墨将抱拳领命,抄起黑色长枪,直奔敌将方佃而去。
就在这时,曹伯乐突然发现自己的伯乐之能运作了起来。
像是发现了什么东西一样,但在这万人大军中,一时难以找到。
曹伯乐感觉到有些不对劲,控制马匹慢慢后退了数步。
噗呲——
突然间,一抹血红出现在曹伯乐面前。
身边的银将恩珀,不知被何人击中胸口,鲜血瞬间挥洒在他银白的战甲上。
紧接其后的,便是一支带着血迹的红色大刀,直奔曹伯乐面门而来。
“主公小心!”
一支长剑从曹伯乐身后飞杀而出,挡下了攻向曹伯乐的血红大刀。
随即一击挥砍,更是将手持血红大刀的敌人击退数十步之远。
曹伯乐这才明白现状,连忙后退数步,躲在了这名将军身后。
若不是刚刚伯乐之能有所提醒,恐怕此时早已身首异处。
“悬剑将军,多加小心!此人想必也是齐损将!”
悬剑将军姓陆名汢,身披青甲,手持宝剑尤为硕长,一道青色细痕由剑柄延伸到剑刃。
由于每逢休息时都在床上悬吊一把长剑,所以被称之为悬剑将军。
其悬吊长剑绳结故意不紧,每逢清晨时分自然掉落,需要在睡梦中也有所警惕。
所以悬剑将军才能时刻保持着机警,其观察力也远超其他上将。
故此,才能发现眼前这名穿着曹军士兵服侍的,敌军刺客。
“是,主公!我一定多加小心。”
刺客见刺杀不成,顿时恼羞成怒,手持血色大刀,再次扑杀而来。
齐损上将,不惧疼痛,其力不竭。
全力一击,悬剑将军竟难以抵挡。
不过在刺客出招之时,悬剑发现了他出招时的破绽。
在其血刃飞砍之时,一剑划其右臂。
其肌肉经脉断裂,手抓的血刃随之掉落。
一般人收到如此重伤,再顽强也会先暂退数步,再不然也会稍作调整。
然而这名齐损将不但没有后退,反而再次冲向悬剑。
仿佛右臂并不是自己的一样,完全没有对他带来任何影响。
向前冲时,左脚将血刃踢至左手,左手抓住血刃之时,就再次劈向悬剑。
悬剑对眼前一幕感到大为诧异,他没想到,这齐损将居然能舍弃人性到如此地步。
见血刃杀来,手中长剑连忙抬挡,但却躲避不及,眼看就要被击中心口。
嘭——
长柄银锤突然挥出一记重击,犹如一股太极阳仪,直接将血刃和齐损将一同弹飞了出去。
原来恩珀将军刚刚虽然胸口中刀,但好在有战甲护体,伤口并没有太深。
关键之时当机立断,为悬剑挡下了这致命的一击。
“悬剑,不好意思劳烦你出手了,实属我刚刚太大意了,以为军队里不可能有敌军潜入,没想到此人居然有如此能耐。

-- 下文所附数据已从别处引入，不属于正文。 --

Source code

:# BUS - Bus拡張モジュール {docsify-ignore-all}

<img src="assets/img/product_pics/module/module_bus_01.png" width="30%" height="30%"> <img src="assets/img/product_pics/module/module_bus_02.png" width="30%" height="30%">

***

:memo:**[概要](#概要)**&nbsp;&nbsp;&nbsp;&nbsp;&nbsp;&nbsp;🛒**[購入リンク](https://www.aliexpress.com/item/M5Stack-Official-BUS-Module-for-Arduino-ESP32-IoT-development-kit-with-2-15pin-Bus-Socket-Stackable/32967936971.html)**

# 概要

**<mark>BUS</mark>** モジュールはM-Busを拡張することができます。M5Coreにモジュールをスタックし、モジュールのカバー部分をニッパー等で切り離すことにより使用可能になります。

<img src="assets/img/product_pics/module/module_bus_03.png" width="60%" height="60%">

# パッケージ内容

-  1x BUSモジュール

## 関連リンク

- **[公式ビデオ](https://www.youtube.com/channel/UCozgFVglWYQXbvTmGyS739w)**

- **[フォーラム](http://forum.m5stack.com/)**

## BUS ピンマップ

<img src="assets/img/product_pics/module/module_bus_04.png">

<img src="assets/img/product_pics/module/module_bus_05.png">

”
悬剑紧盯着刺客,回道。
“我估计前锋赵将军,也是这样被杀的,否则单凭此人的武艺,绝对不可能打得过他的。”
恩珀点点头,抄起长柄银锤道。
“还是主公有先见之明,如果我们这次没有来到这里的话,恐怕还要被这样的阴招干掉几名将军。”
悬剑右手持剑,眼中杀意昂然。
“是啊,还是主公高瞻远睹,我们可不能辜负主公的信赖。”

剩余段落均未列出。